Except him. He lost it.

Nothing.


Takamasa says nothing, bowing his head.

“Why d’you think, after years of not seeing each other, after the way you just left without so much as a chance for me to speak, I’d care about the woman you’re fucking?” he whispers, the accumulation of three years’ anger flowing out of his mouth like a whirlpool of verbal vomit. His voice increases in volume as he continues, turning to face him. “You just kissed me on the head and left, you fucking asshole! And now you’re gonna tell me all about your fucking happy-go-lucky life?!”

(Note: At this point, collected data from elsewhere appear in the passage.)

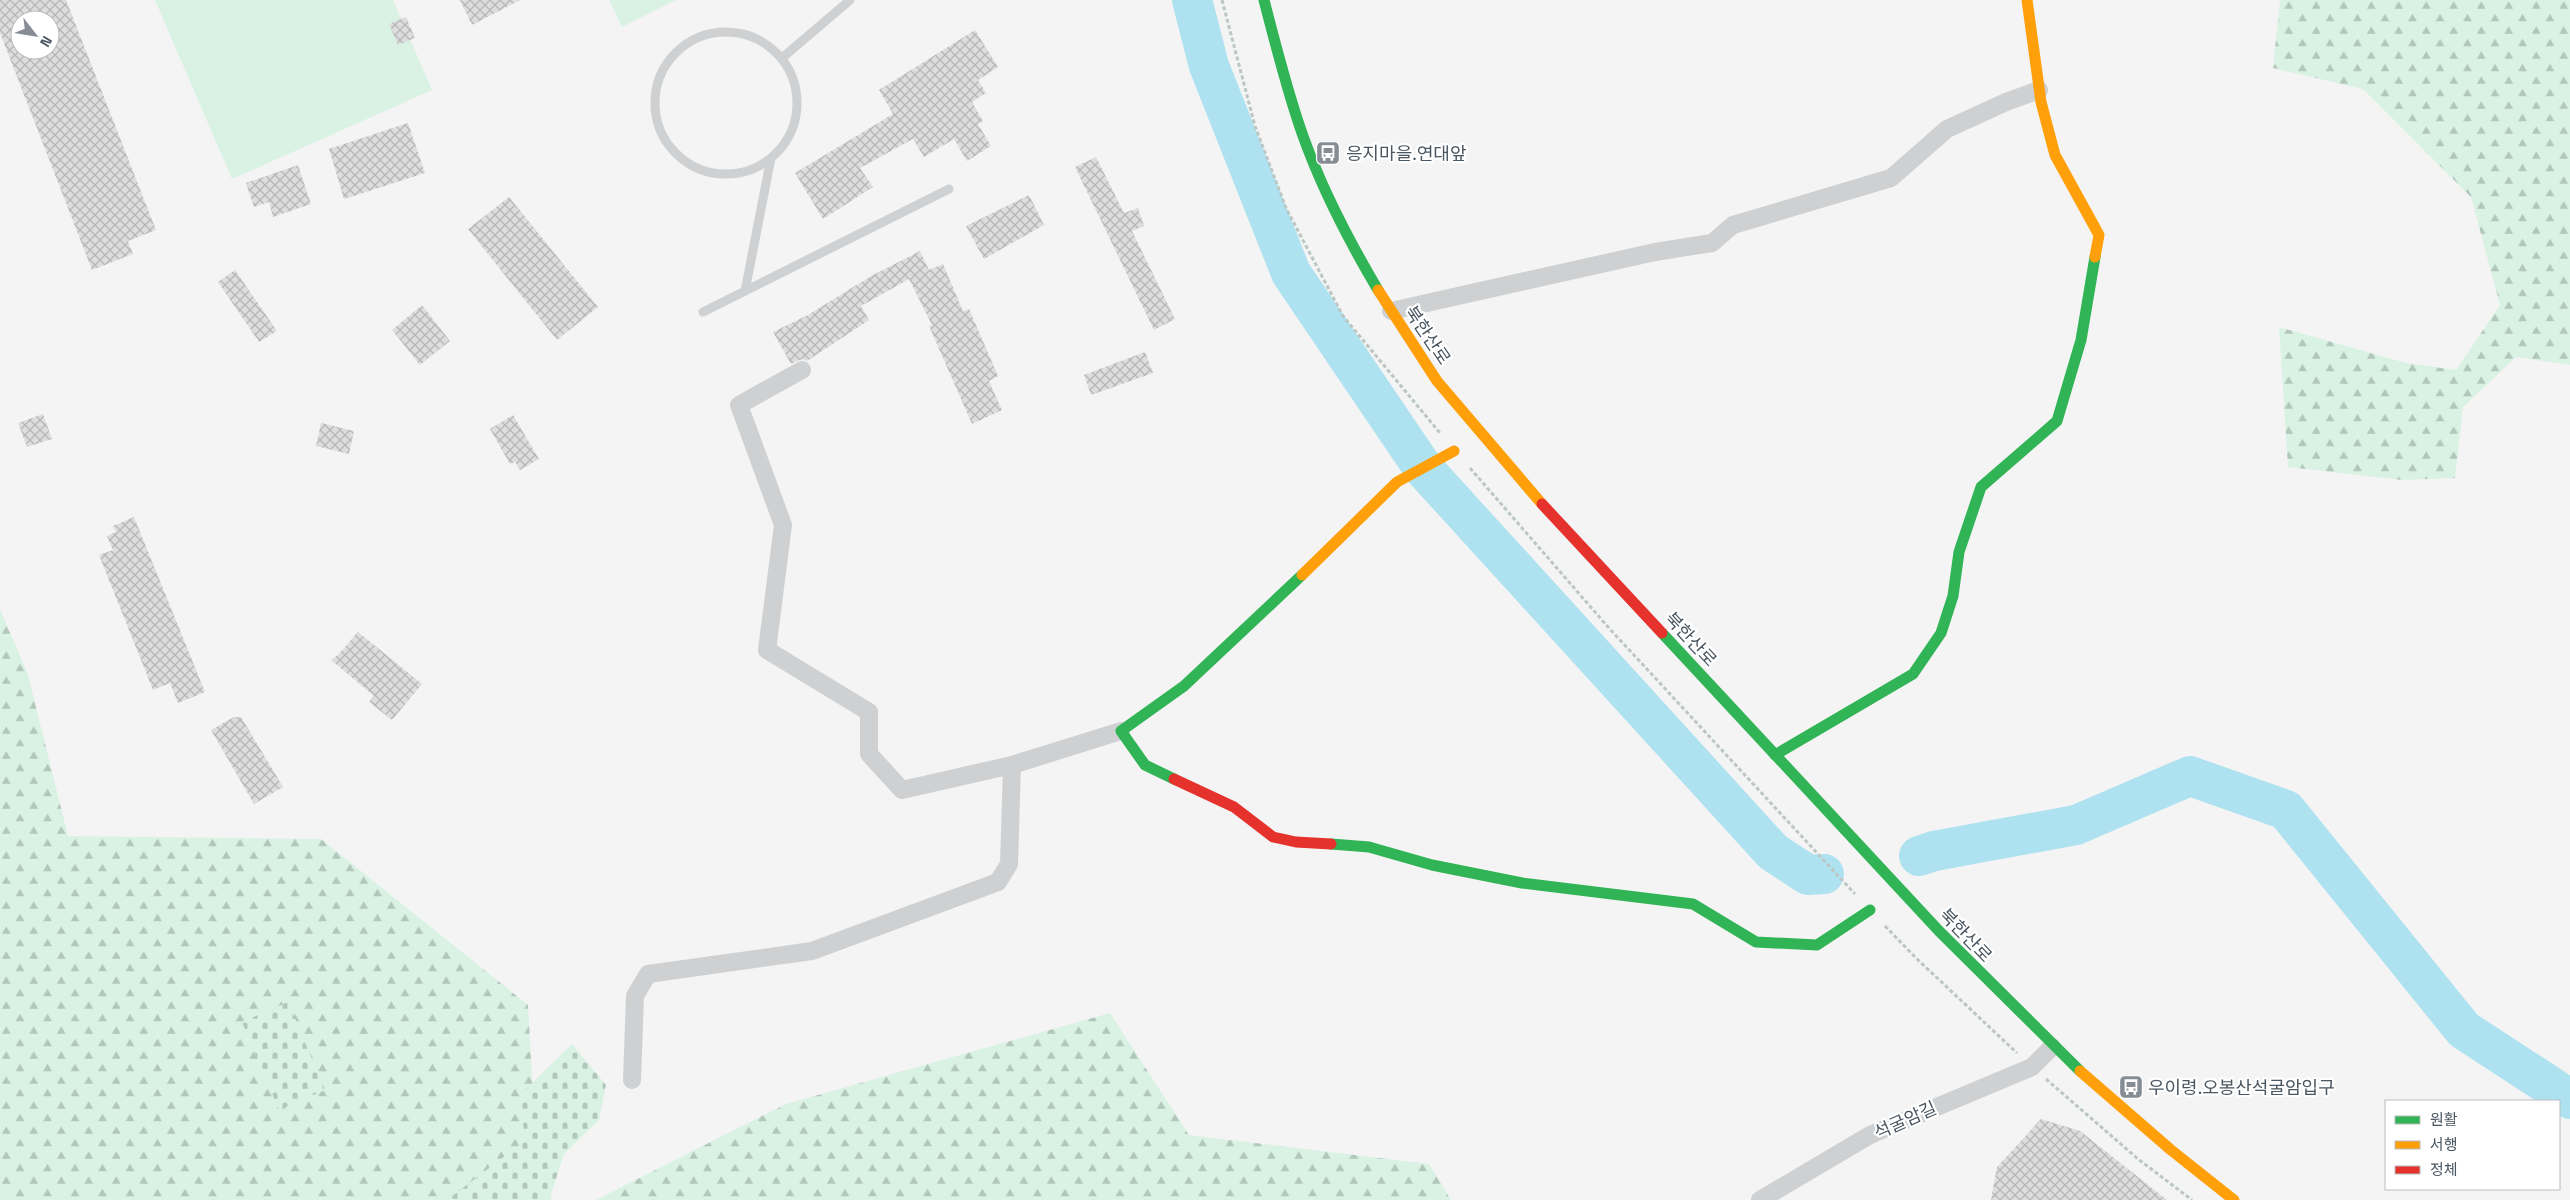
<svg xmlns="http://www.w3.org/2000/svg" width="2570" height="1200" font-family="'Space Grotesk','Noto Sans KR',sans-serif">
  <defs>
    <pattern id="forest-firs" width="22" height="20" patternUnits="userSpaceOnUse" patternTransform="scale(1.25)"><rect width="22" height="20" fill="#d9f2e3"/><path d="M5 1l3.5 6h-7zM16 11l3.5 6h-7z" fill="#b2c7bb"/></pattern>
    <pattern id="cemetery-stones" width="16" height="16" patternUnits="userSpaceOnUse" patternTransform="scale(1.25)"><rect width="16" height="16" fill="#d9f2e3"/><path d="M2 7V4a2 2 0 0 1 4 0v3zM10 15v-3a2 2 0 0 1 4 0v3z" fill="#b2c7bb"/></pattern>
    <pattern id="building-cross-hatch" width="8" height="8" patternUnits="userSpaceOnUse" patternTransform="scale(1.25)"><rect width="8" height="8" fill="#ddddde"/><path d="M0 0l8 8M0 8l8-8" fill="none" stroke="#b5b6b7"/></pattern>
  </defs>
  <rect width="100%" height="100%" fill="#f4f4f4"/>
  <g fill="url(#forest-firs)">
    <polygon points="2280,0 2570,0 2570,365 2516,357 2463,407 2455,478 2402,480 2288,467 2279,327 2406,363 2456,370 2500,305 2471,197 2363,89 2273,68"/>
    <polygon points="0,609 28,675 68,836 321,839 528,1005 535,1135 552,1200 0,1200"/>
    <polygon points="1110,1013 1189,1135 1429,1164 1451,1200 596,1200 786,1104"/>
  </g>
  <g fill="url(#cemetery-stones)">
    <polygon points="288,1002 325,1090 279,1110 242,1022"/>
    <polygon points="572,1044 606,1085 599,1120 564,1154 549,1200 447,1200 525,1141 520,1095"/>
  </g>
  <g fill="#d9f2e3">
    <polygon points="155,0 393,0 432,90 232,179"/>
    <polygon points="609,0 676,0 622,27"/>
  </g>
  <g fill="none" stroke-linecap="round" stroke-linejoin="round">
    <g stroke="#aee2f0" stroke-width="40">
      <polyline points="1192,0 1209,66 1291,273 1423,468 1773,852 1808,875 1824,874"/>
      <polyline points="1919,856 1934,851 2076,825 2190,776 2286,810 2464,1030 2570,1099"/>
    </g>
  </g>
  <g fill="url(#building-cross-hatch)" fill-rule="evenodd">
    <path d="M0,0H66L156,230L128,241L133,254L92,270L0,33ZM20,20H50V50H20Z"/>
    <polygon points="460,0 520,0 472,25"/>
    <polygon points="406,17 415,38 398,45 389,24"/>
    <polygon points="975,30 998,67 978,80 986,93 972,102 983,121 978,124 991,146 967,161 954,139 924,157 913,139 860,168 873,187 823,219 795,173 893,114 879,90"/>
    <polygon points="408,123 425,173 344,199 329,149"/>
    <polygon points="1096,157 1124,213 1138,208 1144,226 1132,231 1175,319 1154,330 1075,167"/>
    <polygon points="298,165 311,204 273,217 269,202 254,207 246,183"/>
    <polygon points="1029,195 1044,225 984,259 966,226"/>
    <polygon points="509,197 598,307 557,340 468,229"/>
    <polygon points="920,251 929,270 943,264 963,311 969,309 998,376 989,381 1002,410 972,424 929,326 932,325 909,279 861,306 869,320 807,361 802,359 791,364 773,332 808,315 871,276"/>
    <polygon points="235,270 277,331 259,342 218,282"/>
    <polygon points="422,305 450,341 420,365 392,330"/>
    <polygon points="1145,352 1153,373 1091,395 1084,375"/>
    <polygon points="43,414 52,439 27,447 18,423"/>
    <polygon points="513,415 539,459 520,470 515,462 510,464 490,429"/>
    <polygon points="321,423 354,431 349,454 316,446"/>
    <polygon points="134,517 205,692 178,703 170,683 153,690 99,555 113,550 107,536 116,532 113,526"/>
    <polygon points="358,632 422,684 392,720 369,702 374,696 331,660 338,655"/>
    <polygon points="234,717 241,717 283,787 254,804 211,730"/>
    <polygon points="2041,1119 2080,1131 2167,1200 1991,1200 1997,1167"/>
  </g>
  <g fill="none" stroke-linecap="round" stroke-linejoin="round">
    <g stroke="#bcc7c4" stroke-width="3" stroke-dasharray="4 2.5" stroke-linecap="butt">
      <polyline points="1222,0 1255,126 1286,208 1343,316 1440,433"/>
      <polyline points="1470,468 1608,627 1855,894"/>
      <polyline points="1885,926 1917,959 2017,1053"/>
      <polyline points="2046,1079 2138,1159 2192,1200"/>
    </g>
    <g stroke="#ced0d2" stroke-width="9">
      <circle cx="726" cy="103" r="71"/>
      <polyline points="782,58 850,0"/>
      <polyline points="745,291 771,158"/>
      <polyline points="703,312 949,189"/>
    </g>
    <g stroke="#ced0d2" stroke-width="18">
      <polyline points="1391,311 1655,252 1712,243 1733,225 1891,178 1947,129 2006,102 2039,90"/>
      <polyline points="802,370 739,405 783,525 767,650 869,712 869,754 902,790 1012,765"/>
      <polyline points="632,1080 635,996 648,974 812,951 998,882 1009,864 1012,765 1121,731"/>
      <polyline points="1760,1200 1870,1135 2032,1067 2052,1047"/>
    </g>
    <g stroke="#30b455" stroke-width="11">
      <path d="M1264,0C1276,46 1287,91 1303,136C1322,189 1349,241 1378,290"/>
      <polyline points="1662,633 1939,931 2080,1071"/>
      <polyline points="1775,755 1913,674 1941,633 1953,596 1959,552 1981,487 2057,421 2081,340 2095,257"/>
      <polyline points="1174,779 1145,765 1121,731 1184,686 1302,575"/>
      <polyline points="1331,844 1369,847 1432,865 1522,883 1693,904 1756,942 1817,945 1870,910"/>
    </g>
    <g stroke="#ff9f0a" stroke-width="11">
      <polyline points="2027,0 2041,102 2055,155 2099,235 2095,257"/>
      <polyline points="1378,290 1437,381 1542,504"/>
      <polyline points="1302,575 1397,482 1454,451"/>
      <polyline points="2080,1071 2171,1150 2234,1200"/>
    </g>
    <g stroke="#e5322d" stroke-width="11">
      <polyline points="1542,504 1662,633"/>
      <polyline points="1174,779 1234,807 1273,837 1296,842 1331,844"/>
    </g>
  </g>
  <defs>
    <symbol id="bus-square" viewBox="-11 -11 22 22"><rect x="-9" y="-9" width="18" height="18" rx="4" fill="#868d94" stroke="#fff"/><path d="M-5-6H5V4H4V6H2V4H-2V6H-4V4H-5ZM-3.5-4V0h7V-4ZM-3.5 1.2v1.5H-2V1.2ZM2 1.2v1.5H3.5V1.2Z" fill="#fff"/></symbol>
  </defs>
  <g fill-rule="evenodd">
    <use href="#bus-square" x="1314" y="139" width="28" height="28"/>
    <use href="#bus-square" x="2117" y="1073" width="28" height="28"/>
  </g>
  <g text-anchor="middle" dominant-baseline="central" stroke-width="4.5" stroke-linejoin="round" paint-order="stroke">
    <g font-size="18" fill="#4a5661" stroke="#fff" text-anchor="start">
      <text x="1346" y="153">응지마을.연대앞</text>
      <text x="2148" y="1087">우이령.오봉산석굴암입구</text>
    </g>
    <g font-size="18" fill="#4a5661" stroke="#fff">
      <text transform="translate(1428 335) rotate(56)">북한산로</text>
      <text transform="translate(1691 639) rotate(47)">북한산로</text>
      <text transform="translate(1966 935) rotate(46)">북한산로</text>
      <text transform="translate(1905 1120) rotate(-24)">석굴암길</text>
    </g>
  </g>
  <rect x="2385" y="1100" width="175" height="90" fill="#ffffff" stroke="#b7bbc0"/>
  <rect x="2395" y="1116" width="25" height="8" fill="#30b455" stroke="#b7bbc0"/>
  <text x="2430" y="1125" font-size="15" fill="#4a5661">원활</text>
  <rect x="2395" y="1141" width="25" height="8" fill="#ff9f0a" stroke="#b7bbc0"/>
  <text x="2430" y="1150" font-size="15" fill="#4a5661">서행</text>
  <rect x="2395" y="1166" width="25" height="8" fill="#e5322d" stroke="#b7bbc0"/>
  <text x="2430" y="1175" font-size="15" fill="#4a5661">정체</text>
  <g transform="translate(35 35) rotate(121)"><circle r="24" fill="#ffffff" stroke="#b7bbc0"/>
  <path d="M0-4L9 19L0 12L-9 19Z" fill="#868d94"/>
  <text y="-8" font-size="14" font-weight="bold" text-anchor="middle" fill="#4a5661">N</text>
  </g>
</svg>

Takamasa expects it, the slap he receives across his face, but it doesn’t help the sting hurt any less. The anticipation, if anything, worsens it.

“Y-Yutaka, I–”

“I still love you, you idiot! And I fucking hate you!” Yutaka stands, the ring heated in his fist, and he’s staring the other man down with dagger-eyes. “I hate everything you fucking stand for, Takamasa, but I still need you, okay?! I can’t live anymore.”

“Y-Yutaka…”

The drummer doesn’t answer, only throws the ring at him, the band and diamonds breaking the skin on Takamasa’s chin, and the guitarist hisses in pain. And Yutaka feels no pity, feels nothing at all.

He only whispers menacingly, “I was going to propose that day.”

And no matter how much he wants to crush those awestruck lips with his own, Yutaka is already walking away, leaving Takamasa holding the ring in his hand, just barely trembling, biting back sobs, but not tears.

They’re broken. Both of them. Together and apart.

The puzzle needed glue.
♠ ♠ ♠
i don't hate melody. i actually adore her to death.
just something written for a prompt.